In South Africa, the challenges were more complex. Airports Company South Africa (ACSA), encompassing Johannesburg, Cape Town and seven regional airports, had to balance financial sustainability with urgent national priorities – creating jobs for black South Africans, engaging local contractors and expanding access to air travel. Here too, the concept of the ‘customer’ expanded to include the government and local communities. Regional airports aligned themselves with the development needs of their communities – one supporting emerging seaside tourism, another development as a private pilot training centre, for example.

Guernsey faces no less important a challenge – albeit on a smaller scale. But the island is unique in that the States of Guernsey owns both the airport and Aurigny. That ownership structure is unlikely to change – but the strategic mindset can.

What if we reframed Guernsey’s economy as the primary customer of its air services?

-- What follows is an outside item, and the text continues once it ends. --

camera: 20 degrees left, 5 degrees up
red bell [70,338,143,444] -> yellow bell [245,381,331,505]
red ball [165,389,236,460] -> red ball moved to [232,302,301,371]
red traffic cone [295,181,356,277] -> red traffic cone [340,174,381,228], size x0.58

If supporting the island’s prosperity is the central goal, then air strategy should prioritise economic outcomes over traditional metrics. This could mean fewer, but more impactful routes – to key UK cities, seasonal tourism destinations, and business hubs – chosen not just for passenger demand but for their value to the local economy.

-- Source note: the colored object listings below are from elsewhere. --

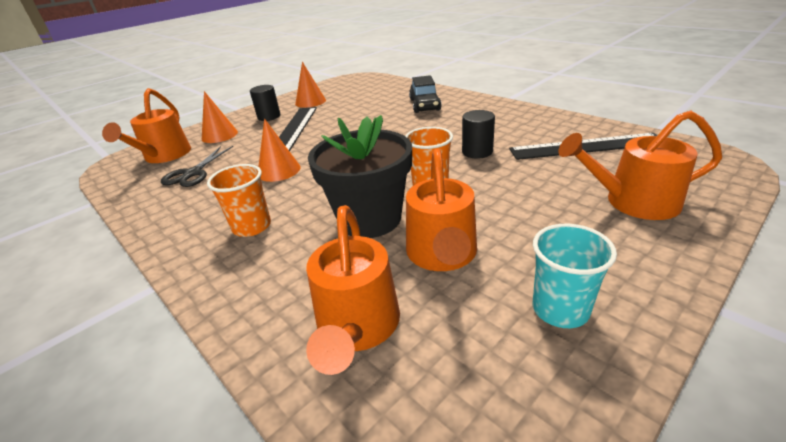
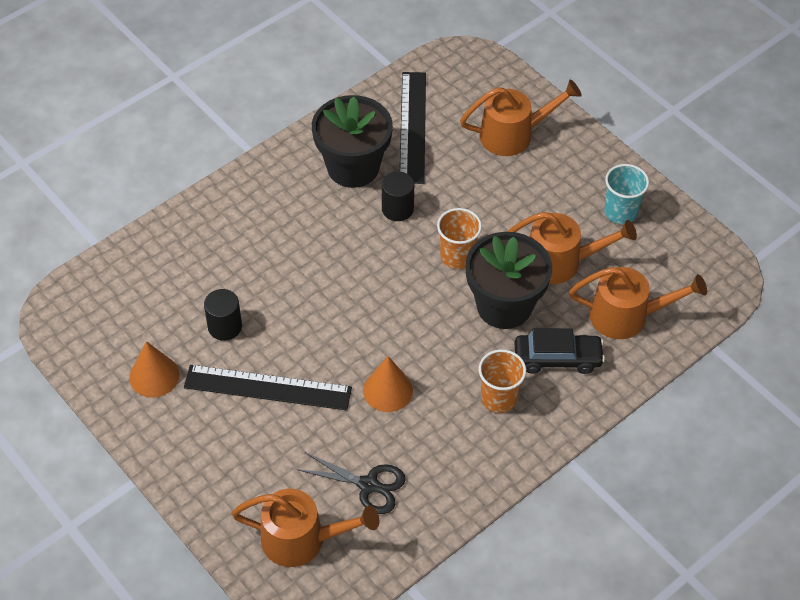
camera: 90 degrees left, 20 degrees up
orange cone [202,91,238,143] -> none
black cylinder [250,85,280,121] -> black cylinder moved to [204,289,242,341]
black car [409,75,442,113] -> black car moved to [515,328,605,374]
orange watering can [558,110,722,220] -> orange watering can turned 105 degrees counterclockwise [460,80,582,156]
none -> black flower pot [312,95,393,188]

Guernsey’s fleet would also reflect this purpose. As current aircraft age, replacements would be selected for reliability, short-haul efficiency, and resilience in local weather. Operational stability – including reserve capacity to avoid disruptions – would become central to planning.

In this model, passengers are no longer just customers – they are economic agents. Every inconvenience they face – from rigid baggage policies to outdated booking platforms – represents a drag on productivity and growth. Streamlined booking and check-in, simplified and more competitive fares and improved digital services aren’t luxuries; they are strategic necessities.

And what of finances? If Aurigny cannot consistently operate as a self-sustaining commercial airline, perhaps it’s time to treat it more like a public utility. Performance-based subsidies, tied to measurable economic outcomes – such as tourism spend, inward investment or business connectivity – would make far more sense than reactive loss coverage. The return on investment wouldn’t appear on Aurigny’s balance sheet, but in the broader health of Guernsey’s economy.

In short, aligning Guernsey’s air services with its economic priorities would require four key shifts:

  • Thoughtful, targeted route planning

  • A reliable and future-ready fleet

  • Passenger improvements that support economic goals

  • A financial model based on public value, not just profit

This kind of transformation won’t be easy – but the lessons from Manchester and South Africa show it is possible. It begins with a bold but simple idea: the true customer for Guernsey’s air services is the island itself.

Guernsey has long sought to future-proof its economy. Perhaps it’s time to stop viewing Aurigny and the airport as problems to be managed – and start treating them as strategic assets. If done right, our air services could become the very foundation of the island’s next era of prosperity.